Because standardized assessments play such an important role at the national, state, and school district level, in chapter 11 we present examples of their reporting formats and interpretation. Most important, however, this chapter is about how the results from standardized tests can work in harmony with the information provided by your classroom assessments to monitor student performance, inform your instructional decisions, and identify learning problems. We also show in this chapter what you can do to prepare your students for standardized tests. Finally, because grading is an important goal of classroom assessment, in chapter 12 we explain and illustrate how to construct an overall grading plan and illustrate various types of reporting methods.
Applications to Practice in This Text
Embedded within each chapter of this text are classroom applications in which students are asked to stop, reflect, and apply what they have just read to a lesson or unit that they will be teaching. To help the reader make these transitions from text to classroom, real-life examples, often conveyed through the words and deeds of an experienced teacher, appear in boxes adjacent to the application. Then, at the end of each chapter students will find additional activities and questions for practice and discussion that review chapter content and make further applications to the elementary and middle school curriculum.

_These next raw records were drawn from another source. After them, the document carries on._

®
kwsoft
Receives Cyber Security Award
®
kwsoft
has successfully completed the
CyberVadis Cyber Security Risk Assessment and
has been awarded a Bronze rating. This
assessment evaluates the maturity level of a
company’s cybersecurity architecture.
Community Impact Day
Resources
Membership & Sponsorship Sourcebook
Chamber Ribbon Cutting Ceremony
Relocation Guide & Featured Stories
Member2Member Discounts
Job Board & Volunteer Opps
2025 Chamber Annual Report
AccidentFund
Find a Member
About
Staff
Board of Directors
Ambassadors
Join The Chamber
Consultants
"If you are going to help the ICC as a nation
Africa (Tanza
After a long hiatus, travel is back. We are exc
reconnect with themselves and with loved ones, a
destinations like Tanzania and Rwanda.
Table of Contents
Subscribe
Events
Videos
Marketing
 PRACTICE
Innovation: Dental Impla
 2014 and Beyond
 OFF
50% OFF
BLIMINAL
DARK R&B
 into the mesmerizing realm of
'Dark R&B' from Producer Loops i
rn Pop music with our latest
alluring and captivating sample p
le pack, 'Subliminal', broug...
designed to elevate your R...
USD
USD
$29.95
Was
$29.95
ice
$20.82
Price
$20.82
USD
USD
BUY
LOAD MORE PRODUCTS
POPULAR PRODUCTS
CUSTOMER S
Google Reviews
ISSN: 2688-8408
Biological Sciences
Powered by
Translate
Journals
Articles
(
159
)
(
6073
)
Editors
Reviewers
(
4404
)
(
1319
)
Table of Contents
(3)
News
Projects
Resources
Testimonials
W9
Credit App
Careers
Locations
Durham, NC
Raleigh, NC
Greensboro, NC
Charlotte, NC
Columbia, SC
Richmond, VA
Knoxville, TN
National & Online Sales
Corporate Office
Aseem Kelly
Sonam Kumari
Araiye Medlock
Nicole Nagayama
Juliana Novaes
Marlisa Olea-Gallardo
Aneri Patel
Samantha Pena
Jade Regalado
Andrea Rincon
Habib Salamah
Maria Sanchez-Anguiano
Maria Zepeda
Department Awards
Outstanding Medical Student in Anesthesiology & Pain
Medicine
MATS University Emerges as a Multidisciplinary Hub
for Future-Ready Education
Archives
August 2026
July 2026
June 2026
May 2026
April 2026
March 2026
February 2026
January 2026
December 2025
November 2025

This book is written specifically for the elementary and middle school teacher. Its goal is to avoid "pie-in-the-sky" theorizing and to get straight to the heart of what elementary and middle school teachers actually do every day to assess learners in their K through 8 classrooms. To further accomplish this goal, this text illustrates each method of assessment with subject-matter content taken from state and national curriculum standards for Grades K through 2, 3 through 5, and 6 through 8 in the areas of reading/language arts, social studies, science, mathematics, and health. These Lesson Contexts, 180 in total, placed at the conclusion of each chapter, represent examples of actual lesson content and assessment questions that illustrate and apply each of the assessment practices discussed in the preceding chapter for assessing basic knowledge (chapters 5 and 6), procedural knowledge (chapter 7), problem solving (chapter 8), deep understanding (chapter 9), and portfolios (chapter 10). These content examples demonstrate each method of assessment in the context of subjects, themes, and topics that are actually taught in the K to 2, 3 to 5, and 6 to 8 curriculum.
In this manner, each chapter links assessment with the content children are actually taught at each grade. Our intent is to ground assessment with practical examples of what is actually taught and how it can be assessed in authentic classroom contexts. We strive to excite teachers about the possibilities for teaching and assessing knowledge, understanding, and performance at their specific grade levels. We want to help teachers articulately communicate what has been learned to parents, learners, and school administrators.